[HOW TO COMPLETE THIS TASK]: Retype the following lines word for word, leaving out the pictures.

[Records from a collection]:
:::::

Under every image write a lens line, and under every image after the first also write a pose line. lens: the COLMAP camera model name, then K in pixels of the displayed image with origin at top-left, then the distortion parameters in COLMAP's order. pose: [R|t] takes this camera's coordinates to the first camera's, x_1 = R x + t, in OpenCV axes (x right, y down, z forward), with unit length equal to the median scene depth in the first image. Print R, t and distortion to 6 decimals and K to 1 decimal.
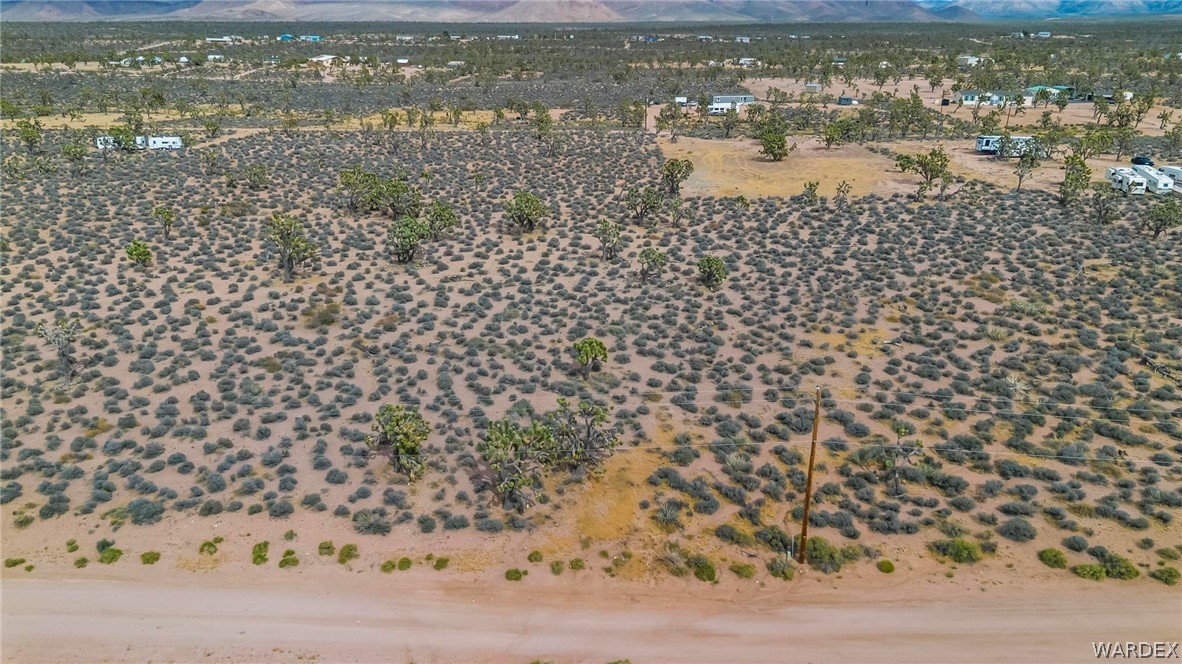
lens RADIAL K [[848.1, 0, 584.5], [0, 848.1, 333.2], [0, 0, 1]] dist [0.068074, -0.066951]
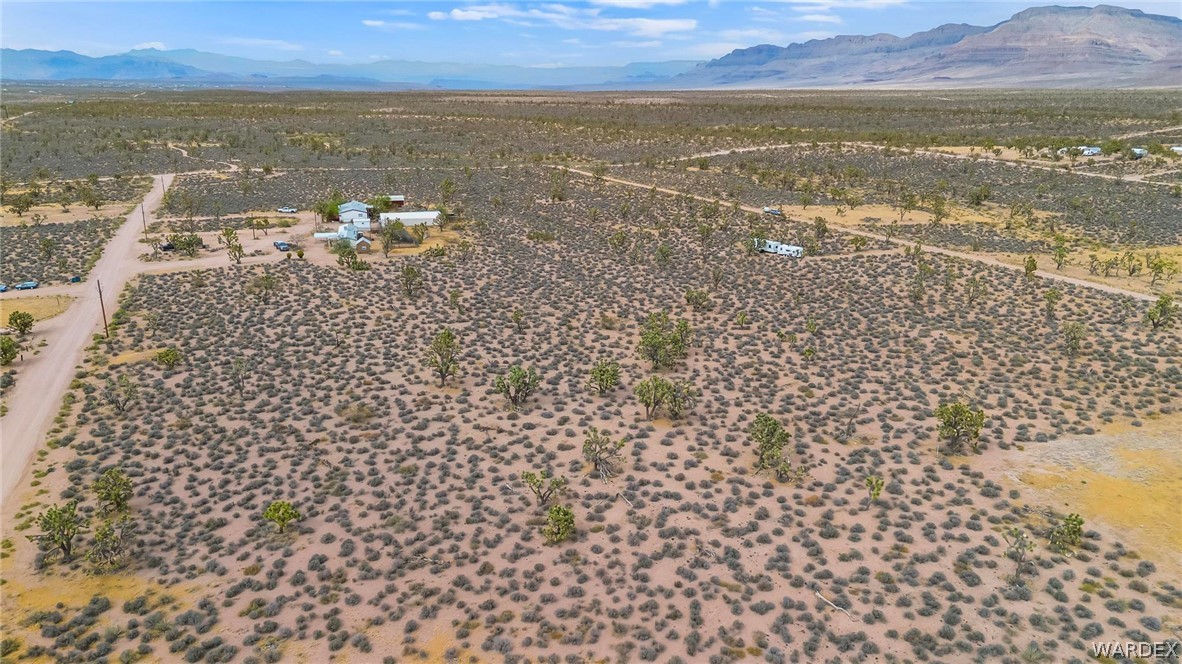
lens RADIAL K [[845.1, 0, 587.3], [0, 845.1, 315.9], [0, 0, 1]] dist [0.060978, -0.049298]
pose [[0.407416, 0.238169, -0.881639, 0.619279], [-0.310384, 0.944038, 0.111594, -0.267640], [0.858879, 0.228182, 0.458541, 0.397188]]
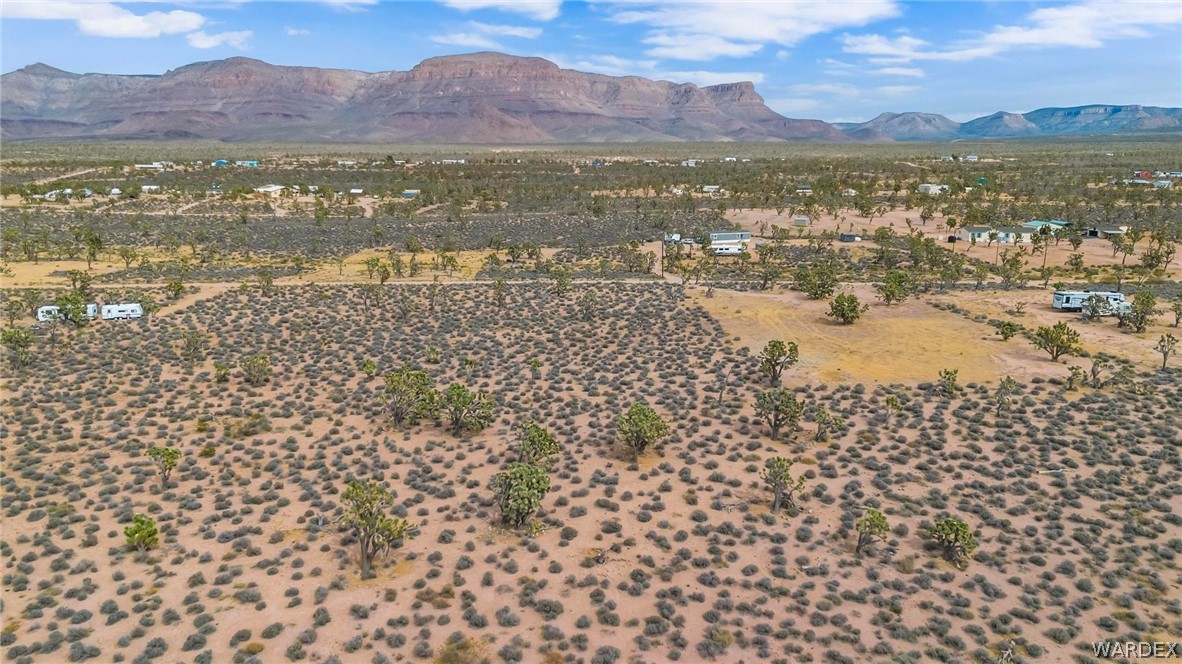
lens RADIAL K [[867.9, 0, 586.5], [0, 867.9, 330.9], [0, 0, 1]] dist [0.047370, -0.036879]
pose [[0.996477, -0.018298, 0.081851, -0.155594], [0.029067, 0.990773, -0.132380, -0.111185], [-0.078674, 0.134293, 0.987814, 0.176823]]
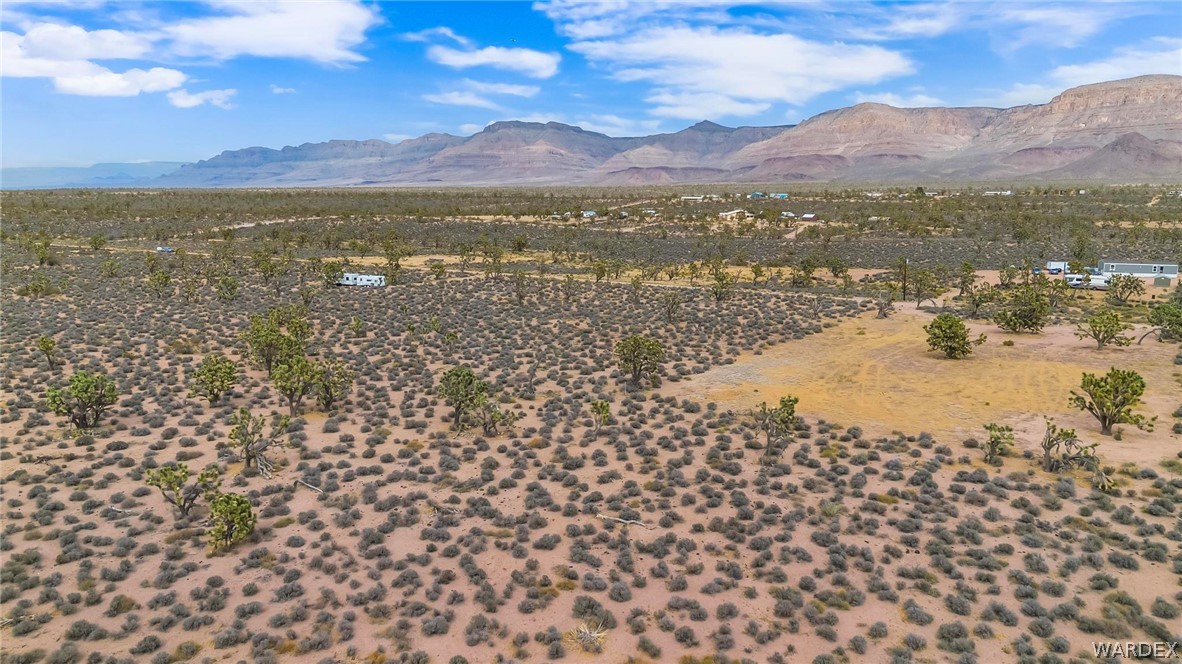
lens RADIAL K [[855.7, 0, 584.9], [0, 855.7, 326.3], [0, 0, 1]] dist [0.070540, -0.073628]
pose [[0.825812, 0.084243, -0.557617, 0.474292], [-0.184908, 0.974566, -0.126608, -0.120839], [0.532769, 0.207663, 0.820386, 0.422823]]
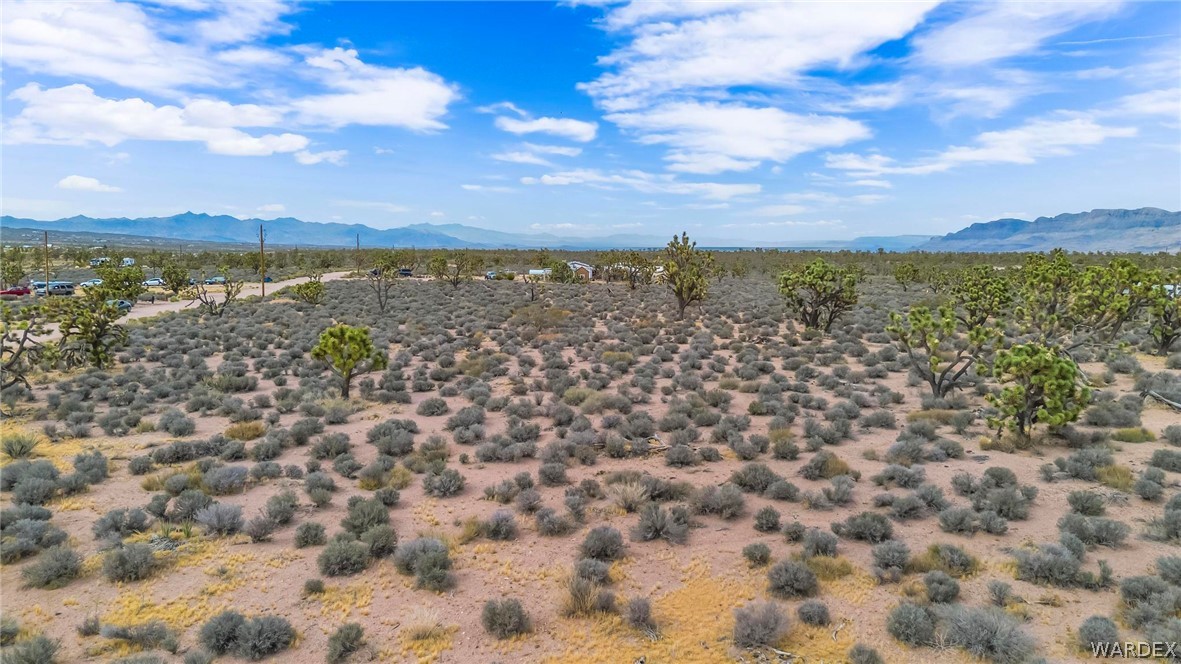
lens RADIAL K [[834.7, 0, 590.5], [0, 834.7, 332.0], [0, 0, 1]] dist [0.074361, -0.079533]
pose [[0.160258, 0.092026, -0.982776, 0.296567], [-0.349507, 0.936431, 0.030694, -0.031813], [0.923126, 0.338568, 0.182235, 0.548164]]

:::::

[OUTPUT FOR THIS TASK]:
Under every image write a lens line, and under every image after the first also write a pose line. lens: the COLMAP camera model name, then K in pixels of the displayed image with origin at top-left, then the distortion parameters in COLMAP's order. pose: [R|t] takes this camera's coordinates to the first camera's, x_1 = R x + t, in OpenCV axes (x right, y down, z forward), with unit length equal to the median scene depth in the first image. Print R, t and distortion to 6 decimals and K to 1 decimal.
lens RADIAL K [[848.1, 0, 584.5], [0, 848.1, 333.2], [0, 0, 1]] dist [0.068074, -0.066951]
lens RADIAL K [[845.1, 0, 587.3], [0, 845.1, 315.9], [0, 0, 1]] dist [0.060978, -0.049298]
pose [[0.407416, 0.238169, -0.881639, 0.619279], [-0.310384, 0.944038, 0.111594, -0.267640], [0.858879, 0.228182, 0.458541, 0.397188]]
lens RADIAL K [[867.9, 0, 586.5], [0, 867.9, 330.9], [0, 0, 1]] dist [0.047370, -0.036879]
pose [[0.996477, -0.018298, 0.081851, -0.155594], [0.029067, 0.990773, -0.132380, -0.111185], [-0.078674, 0.134293, 0.987814, 0.176823]]
lens RADIAL K [[855.7, 0, 584.9], [0, 855.7, 326.3], [0, 0, 1]] dist [0.070540, -0.073628]
pose [[0.825812, 0.084243, -0.557617, 0.474292], [-0.184908, 0.974566, -0.126608, -0.120839], [0.532769, 0.207663, 0.820386, 0.422823]]
lens RADIAL K [[834.7, 0, 590.5], [0, 834.7, 332.0], [0, 0, 1]] dist [0.074361, -0.079533]
pose [[0.160258, 0.092026, -0.982776, 0.296567], [-0.349507, 0.936431, 0.030694, -0.031813], [0.923126, 0.338568, 0.182235, 0.548164]]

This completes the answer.